With the SC60TX having ground down more than half the stump, it’s up to the SC352 to finish the job. Like its tracked big brother, this machine has two-speed ground drive. It only takes a couple of minutes to unload it from the trailer, travel 50m across the lawn and enter the work site through the narrow gap between fence and shrubbery. Traction is good and the turf is undamaged.
The mountain of sawdust generated by the first cutter is in the way and moves under the SC352’s wheels. It has to be partly cleared and the machine repositioned for work. This unit steers from the front, hydraulically. With the control lever located in a convenient place, it is easy to position the machine next to the stump. As soon as the lever is released, the brakes come on.

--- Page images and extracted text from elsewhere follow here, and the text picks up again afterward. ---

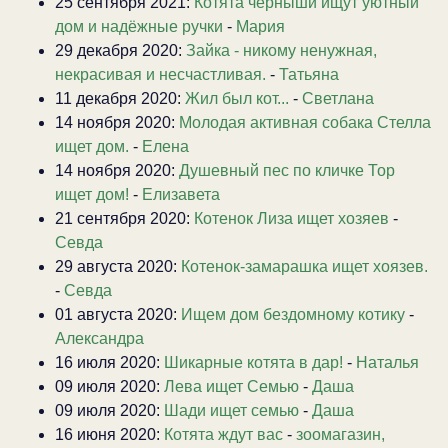
25 сентября 2021:
Котята черныши ищут уютный
дом и надёжные ручки
-
Мария
29 декабря 2020:
Зайка - никому ненужная,
некрасивая и несчастливая.
-
Татьяна
11 декабря 2020:
Жил был кот...
-
Светлана
14 ноября 2020:
Молодая активная собака Стелла
ищет дом.
-
Елена
14 ноября 2020:
Душевный пес по кличке Тор
ищет дом!
-
Елизавета
21 сентября 2020:
Котенок Лиза ищет хозяев
-
Севда
29 августа 2020:
Котенок-замарашка ищет хоязев.
-
Севда
01 августа 2020:
Ищем дом бездомному котику
-
Александра
16 июля 2020:
Шикарные котята в дар!
-
Наталья
09 июля 2020:
Лева ищет Семью
-
Даша
09 июля 2020:
Шади ищет семью
-
Даша
16 июня 2020:
Котята ждут вас
-
зоомагазин,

The SC352 is quite a weighty machine at the front end, so Vermeer has fitted dual wheels. They also improve stability during the operation but can be removed to reduce the machine’s width to 89cm for accessing very tight sites.
Each front wheel has a drive motor, giving a hydraulic diff lock at the touch of a button. The latest version of this model has single bolts, making wheel removal and re-fitting even quicker. There is also a four-wheel drive version with an oscillating axle.
The control levers are all on one side of the machine but are divided into two sections. There are two for the two-speed travel — transport and work modes — while the three nearest the front of the unit operate the cutter. The control panel also carries all the instrumentation you need, clearly laid out so everything is instantly recognisable. The whole console is positioned in such a way that the operator can easily walk beside the machine while it is travelling, but it also provides a perfect view of the cutting operation.
Clearly, a lot of thought has gone into making this unit as contractor-friendly as possible. The fuel gauge can be found on the filler cap and there is easy access to the filters and battery. All grease nipples have plastic covers.
There are engine options on the SC352, including a 35hp Briggs & Stratton petrol model. We use one fitted with a 34hp Daihatsu diesel engine. It’s torquey but quiet. Power is transferred to the cutter wheel in two stages. The driveline goes through an electromagnetic clutch — easily engaged at the flick of a switch — and a first-stage belt-drive to a second-stage, 90? upper and lower gearbox drive. With the gearbox positioned within a protective frame on the blind side, the machine is kept compact and the operator’s view of the stump is unimpeded.
Like the SC60TX, this workhorse also comes with the Autosweep engine-monitoring system as standard. Although non-adjustable on this model, Autosweep provides a smooth cut across the stump by slowing the sweep rate when the engine dips and even stopping the sweeping motion if necessary to prevent the engine from stalling while cutting hard wood.
All this should add up to increased life for the machine and drive components and an easier life for the operator. A safety cut-out protects the engine from overheating or low oil pressure.
Fitted with the same teeth as the SC60TX, the 46cm wheel on this machine nibbles relentlessly at the stump, turning the wood into fine sawdust, rather than chips. Although an optional dozer blade is available, we find the sawdust easy to shift with a shovel. It’s a result — and all for £13,750.